Ernie Ball Cobalt Guitar Strings
[B]Pros:[B] Higher output, greater clarity, tuning stability, and longevity
Cons: Higher price, possibly more fret wear, harder on fingers
I've only got about two weeks worth of experience with these strings on my Fender Strat, so I'll update this post as I get more familiar with them should my experiences change. So far, here's what I've noticed.
Cobalt is a harder metal than Nickel, and that's noticeable right off the bat. They feel rougher to your fingers, but the difference isn't huge. If you're an experienced player with some callouses on your fingers, they won't pose any problem, but I could see how they might be a bit tougher on a beginner. This leads to my main worry: fret wear. While I don't think they'd drastically shorten the life of your frets/fretboard, I do think because it is harder, they will have some effect on it. How much, I can't say, and it'll probably be years before anyone can say for sure.
The output is noticeably higher as well. It's not a huge difference over steel or nickel, but it is something that you'll notice without having to A/B them. They also seem to have greater clarity over nickel and steel strings. You will especially notice this with chords, as you can hear the individual strings ring out better. Intonation doesn't seem to be any better or worse between these and nickel or steel.
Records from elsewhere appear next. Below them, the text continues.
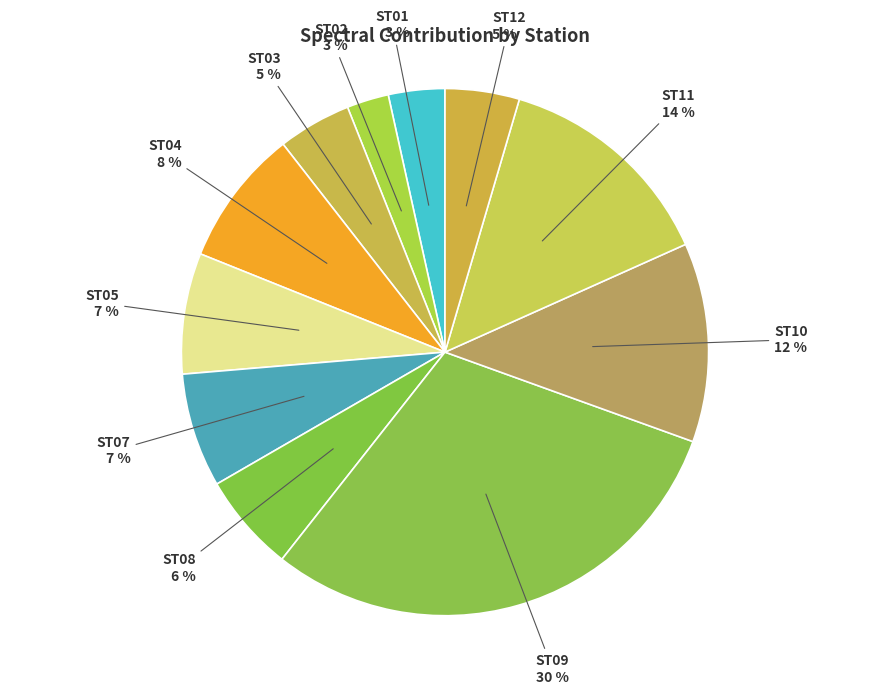

How many segments does this pie chart have?

11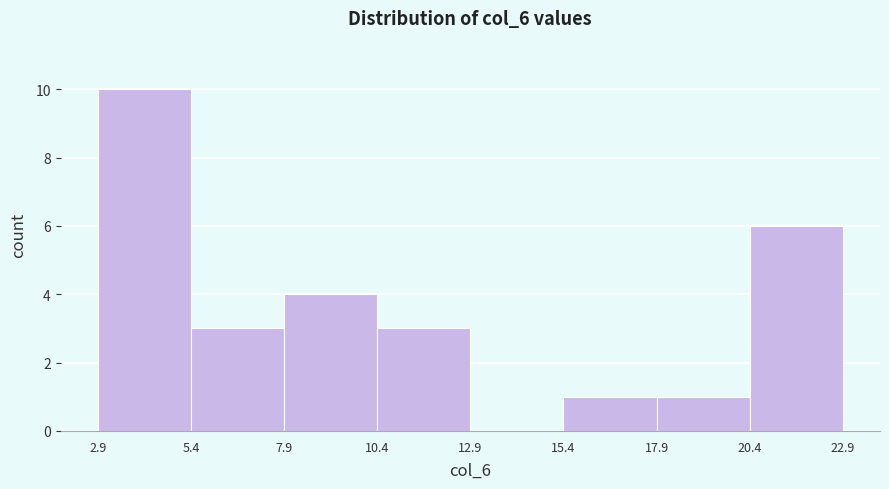

Reading left to right, transcribe this chart: for each bar, give the range it covers on the x-axis and its height. The values are not printed on the chart, so give them approximately, as read against the axis.

2.9 to 5.4: 10
5.4 to 7.9: 3
7.9 to 10.4: 4
10.4 to 12.9: 3
12.9 to 15.4: 0
15.4 to 17.9: 1
17.9 to 20.4: 1
20.4 to 22.9: 6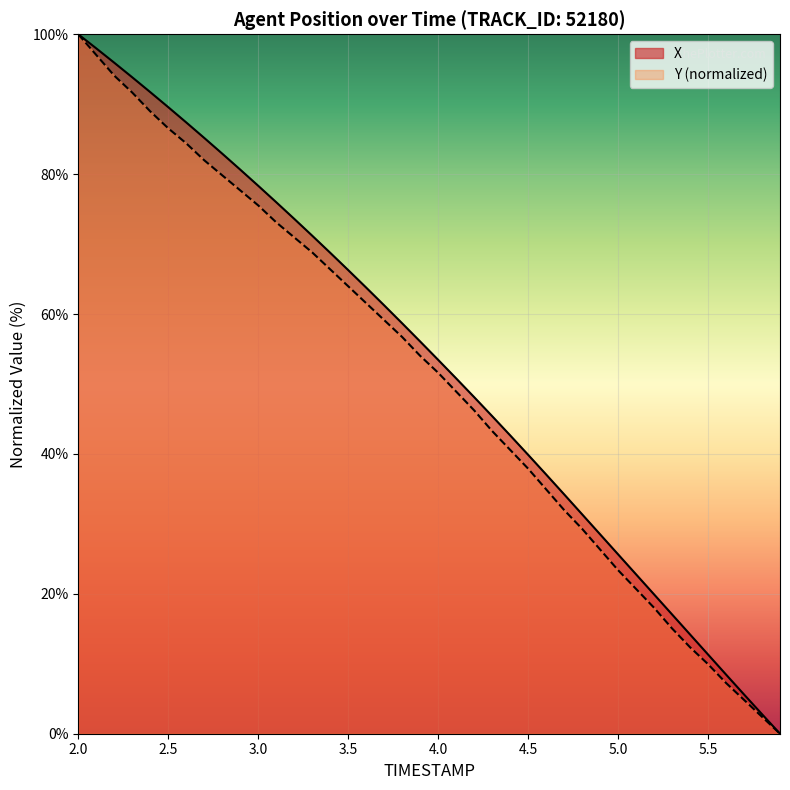

True or false: Y has more than 0 points higher than both neighbors.

False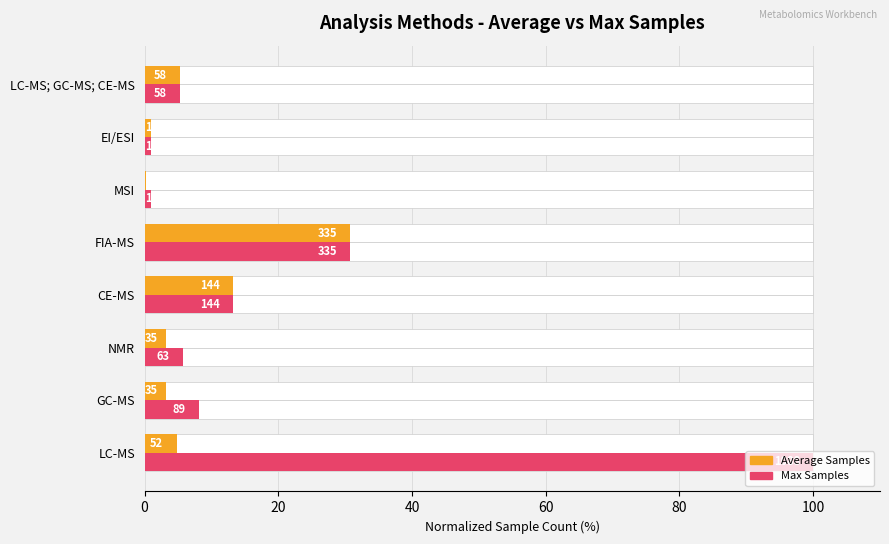

Is the value of Average Samples at LC-MS greater than the value of Max Samples at LC-MS; GC-MS; CE-MS?

No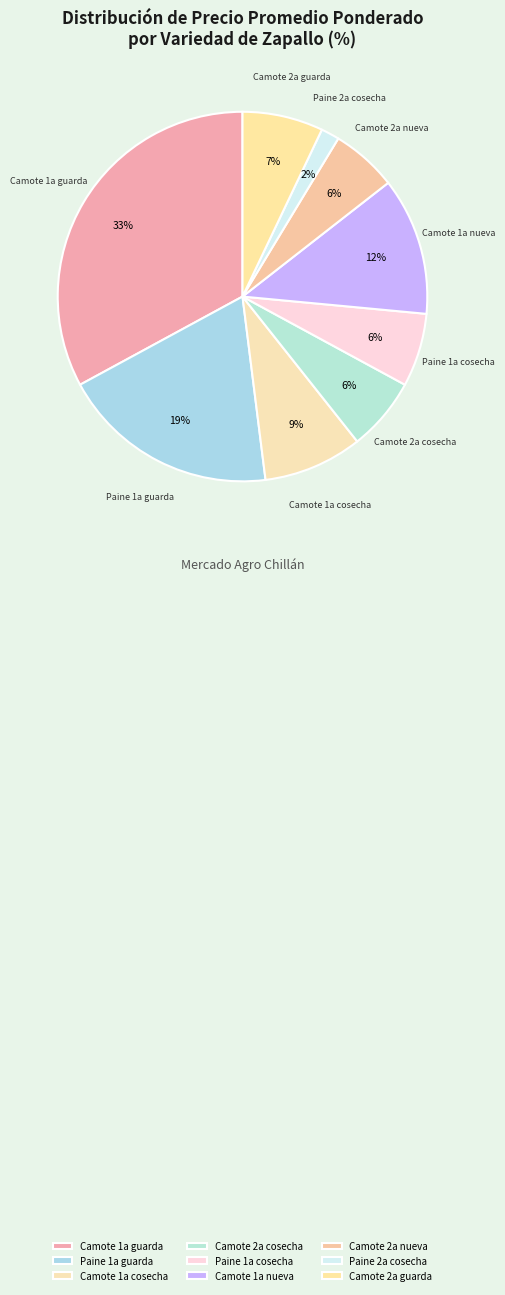

To the nearest percent, what is the average slice percentage?

11%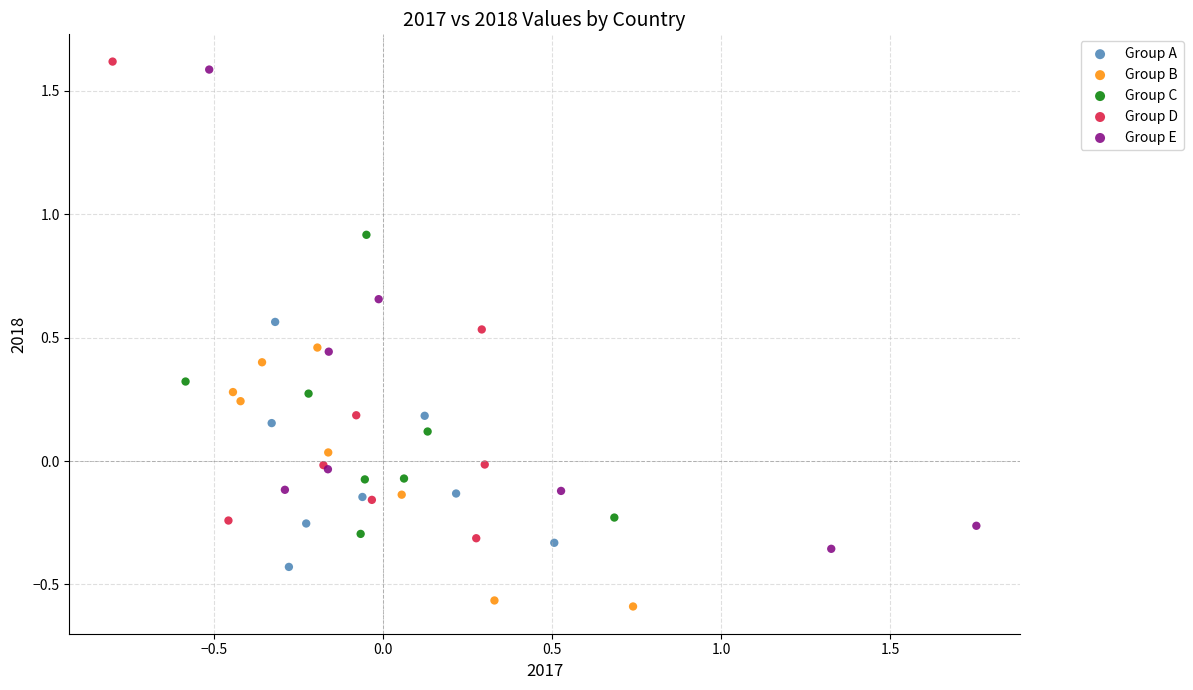

Which series reaches the minimum Y coordinate?

Group B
Also, sustain doesn't seem to be effected by these strings. For the record, my Fender Strat has a humbucker, alnico single coil, and a lace sensor pickup, and I've noticed increased output and clarity from all three pickup types.
Another benefit is tuning stability. They seem to stay in tune slightly better than steel or nickel strings. Once again, nothing huge, but it's slightly noticeable. Not as big as a difference in this department as the other two, but it's there none the less.
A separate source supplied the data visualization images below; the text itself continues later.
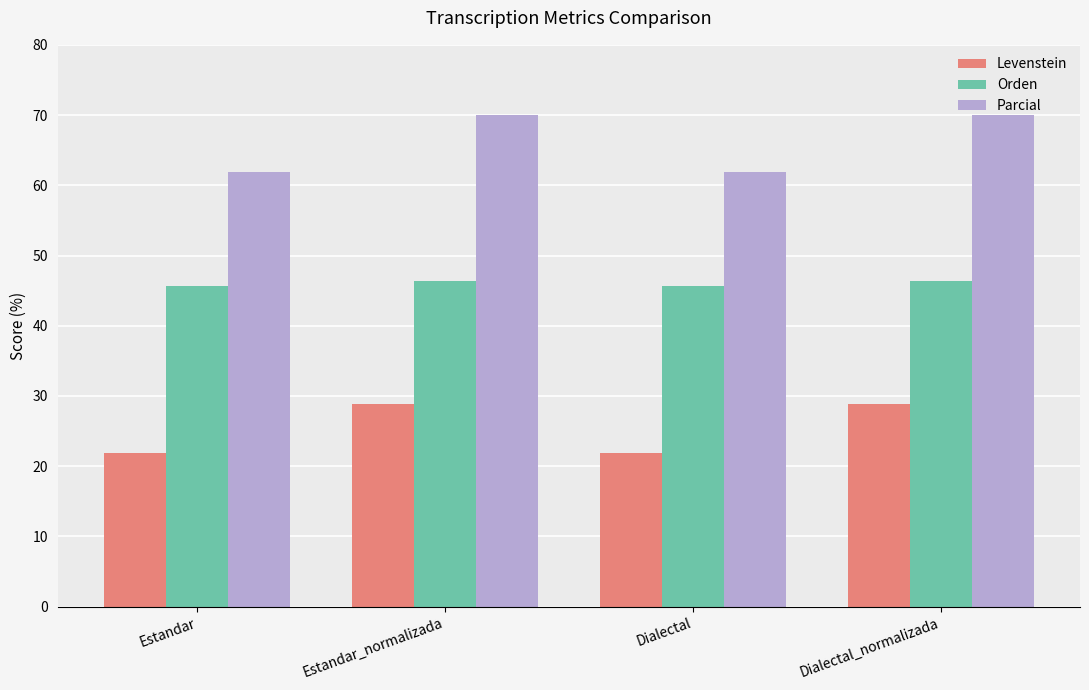

How many series are shown in this chart?

3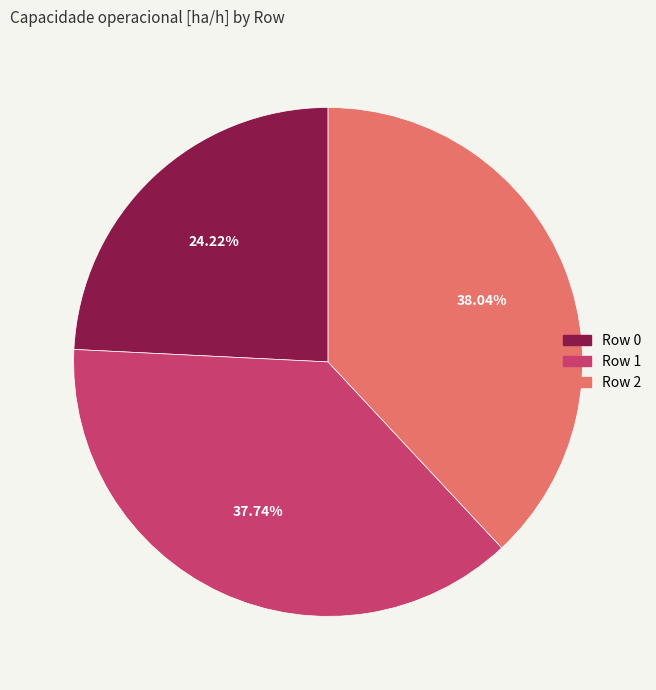

Approximately how many times larger is the value at Row 0 compared to Row 2?

0.6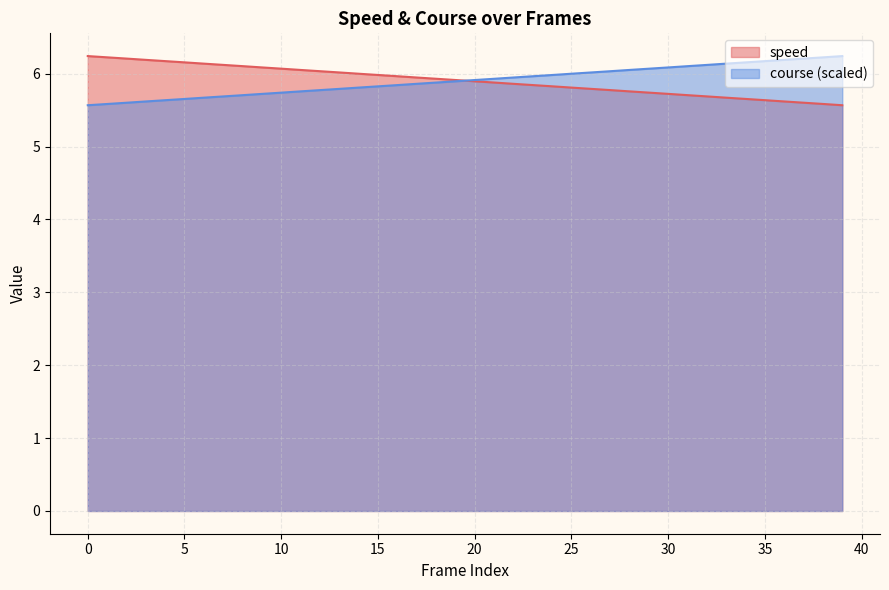

What is the minimum value for course?

5.6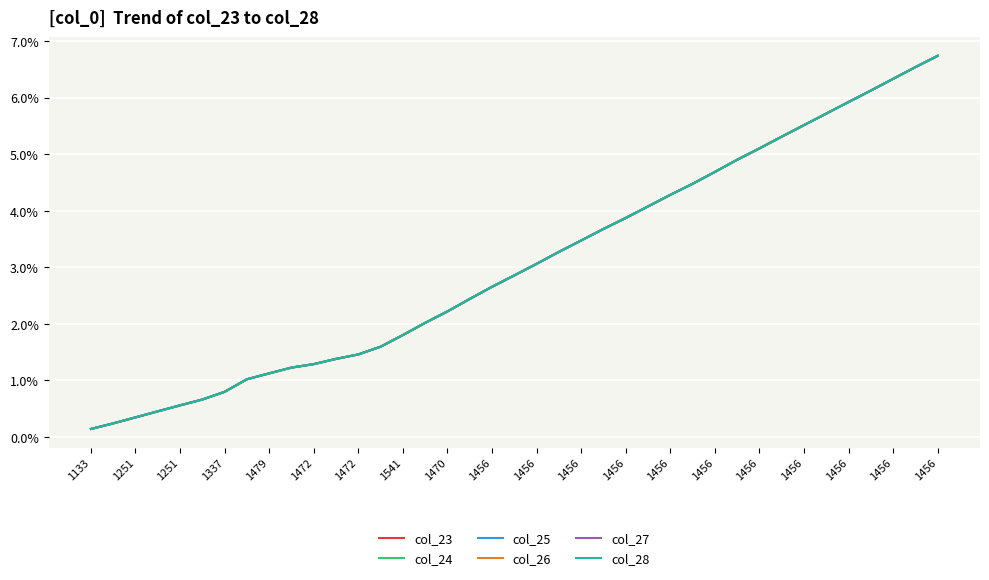

What is the label of the 2nd point from the left?

1251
They also seem to resist corrosion better. This may only be a perception thing. It's hard to say, as I'm not real familiar with them yet. The increased output and clarity from the get go could be skewing my view, but so far, they seem to sound newer longer and haven't yet shown any physical signs of corrosion (changing color) in two weeks of moderate use (about 1-3 hours a day). I usually notice my nickel D'Addario XL's starting to deteriorate in tone after a few days. They'll still sound good for a few weeks, but the first signs of change usually happen after the first three to seven days. With these cobalt strings, I've not noticed any change in almost two weeks. But since I'm not that familiar with them yet, so they may have changed and I just haven't noticed.
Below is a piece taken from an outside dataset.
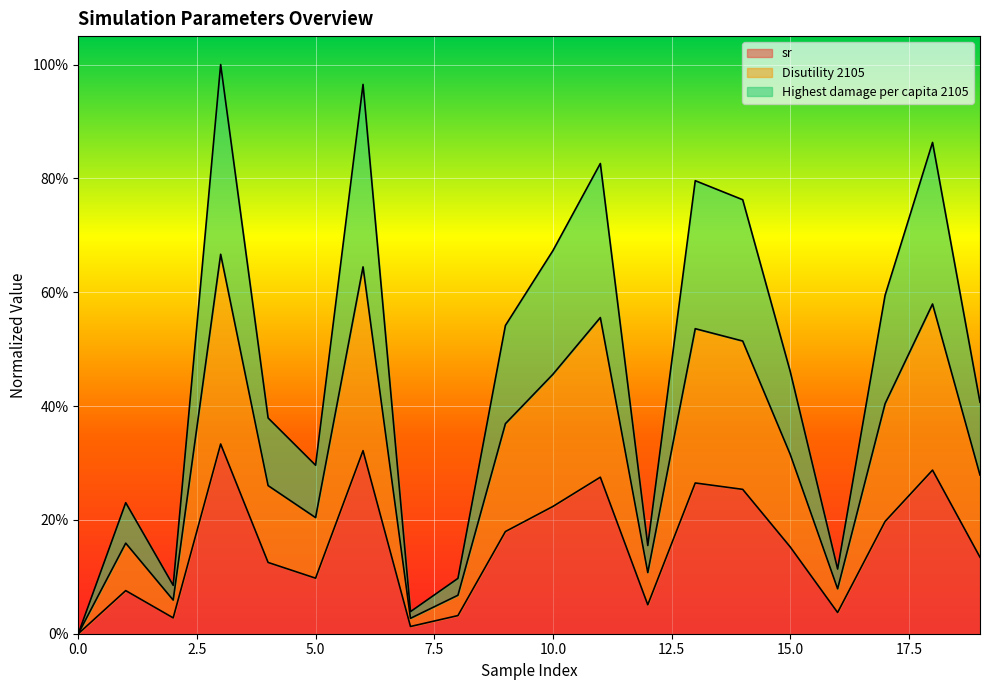

In Disutility 2105, how many points are lower than both neighbors (excluding endpoints)?

5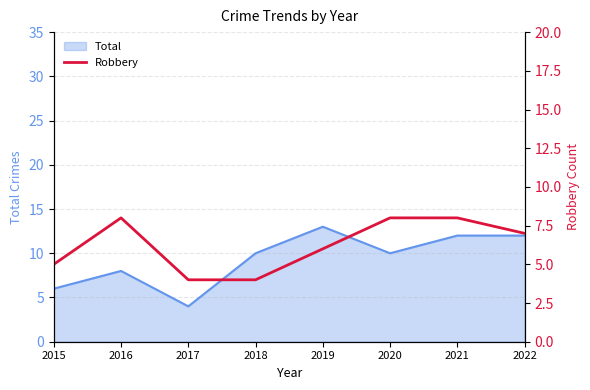

Is it true that the value at 2022 is 7?

True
In conclusion, these strings are slightly better than any other string I've used before in just about every category. I'd recommend them to anyone trying to maximze their tone, which means these will be my go to strings for recording. Due to their harder metal and the fear of shortening fret life, I not going to use them as my daily strings just yet. I'm going to keep them on my Fender Strat for a year or so to make sure they don't tear it up before switching brands on some of my more expensive guitars. My impressions are that they shouldn't induce any noticeable extra wear, but I want to be certain before I commit to them fully. If my suspicions are correct that they don't wear out my frets any faster, I'll switch them out on all guitars full time. In the mean time, I have no qualms about setting up any guitar with these strings for recording purposes.
So it appear that two weeks is about as much as I can get out of these strings, tone wise. After that, the tone noticeably dulls. With my old nickel strings, I'd get about one week, so these last maybe twice as long? I will typically keep them on a guitar for months, unless I'm going to record or play a gig somewhere, so the slower corrosion is definitely a plus! I also just bought some more, and will probably switch out all my guitars as my current supply of nickel strings gets used up.